Las dificultades que hoy afronta la misión internacional de Afganistán son numerosas. Los insurgentes han adquirido nuevas habilidades de combate (ataques suicidas, artefactos explosivos improvisados, operaciones de guerrilla), han aprovechado los ingresos del cultivo de opio para ganar militantes y han logrado infundir entre buena parte de la población cierta impresión de superioridad. No obstante, hablamos de una variedad de grupos que no operan con una coordinación perfecta y que no suman más que algunas decenas de miles de combatientes actuando en un país con más de 26 millones de habitantes. ¿Cómo es posible entonces que no hayan sido derrotados hasta ahora? Algunos analistas ponen énfasis en las peculiaridades económicas y culturales, otros en el Gobierno afgano. Todos esos problemas son ciertos y se retroalimentan. El Gobierno de Karzai es débil, carece de presencia e influencia suficiente en gran parte del país, es incompetente y profundamente corrupto. Pero hasta el más honesto y eficaz de los gobiernos lo tendría difícil para hacer progresar a un país que, además de ser el cuarto más pobre del mundo, se halla lastrado por el predominio de las lealtades tribales y étnicas y el poder local de diversos «señores de la guerra».

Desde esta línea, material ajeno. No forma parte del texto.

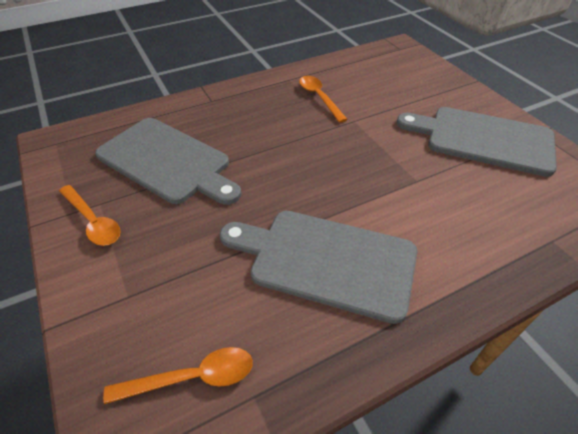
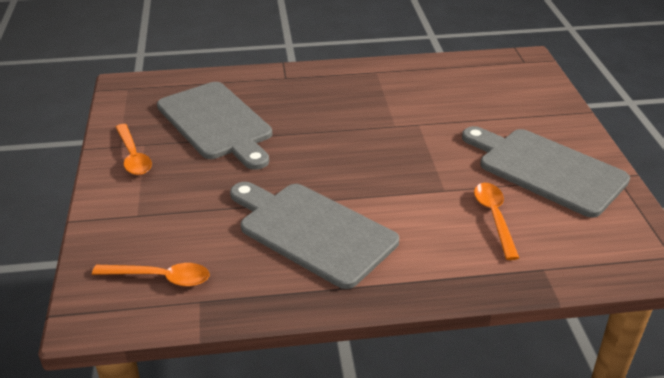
camera: 20 degrees right, 10 degrees down
(319, 97) = (396, 95): orange spoon -> orange spoon (494, 217)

Alcanzar el control pleno sobre todo el territorio afgano exigiría la presencia de un número de efectivos militares muy superior al máximo de tropas que Estados Unidos y sus aliados están dispuestos a desplegar. Se ha optado por recuperar los principales núcleos de población, incluidos los que aún permanecen bajo dominio talibán en el sur y el este, y reforzar las labores de reconstrucción en tales zonas con vistas a un pronto traspaso de las funciones de seguridad y gobierno a las autoridades y fuerzas afganas. También se quiere reintegrar a la vida civil al mayor número posible de insurgentes que no guarden relación con Al Qaida u otros grupos terroristas (excepto los talibanes, se supone) y acepten la nueva Constitución.

Por su parte, Karzai está especialmente interesado en ampliar su oferta de reconciliación a los propios líderes talibanes (lo que a algunos nos parece un disparate y una muy mala solución para el pueblo afgano). Pues bien, nada de lo anterior funciona como debería. La operación realizada contra el bastión talibán de Marja no ha sido todo lo exitosa que se esperaba y la anunciada ofensiva contra Kandahar parece que se retrasa. Los planes de reconciliación anunciados hace años como gran solución tampoco dan sus frutos ni están exentos de riesgos. Y, de momento, los talibanes no parecen dispuestos a negociar. En consecuencia, hace pocos días la OTAN se veía obligada a reconocer que el éxito en Afganistán no estaba asegurado. Pero no es fácil que las cosas mejoren si se continúa insistiendo en simultanear periódicas declaraciones de firmeza con referencias igualmente públicas a una pronta retirada de las tropas de la Coalición. Pues sucede que la perspectiva de una pronta salida anima a los talibanes a seguir su lucha, al tiempo que disuade a Pakistán de combatir a los talibanes afganos que se refugian en su territorio («¿para qué enemistarnos con ellos si quizá dentro de poco vuelvan a gobernar?», me preguntaba en noviembre un estratega paquistaní).

Como mínimo, las tropas de la Coalición deberían permanecer en Afganistán hasta que el país disponga de un ejército capaz de oponer resistencia a los insurgentes. Pero aún falta tiempo para que esto ocurra. Entre tanto, convendría no olvidar la advertencia realizada hace pocos meses por el general McCrystal: «Los insurgentes no pueden derrotarnos, pero todavía podemos derrotarnos a nosotros mismos».

Luis de la Corte Ibáñez, profesor de la Universidad Autónoma de Madrid.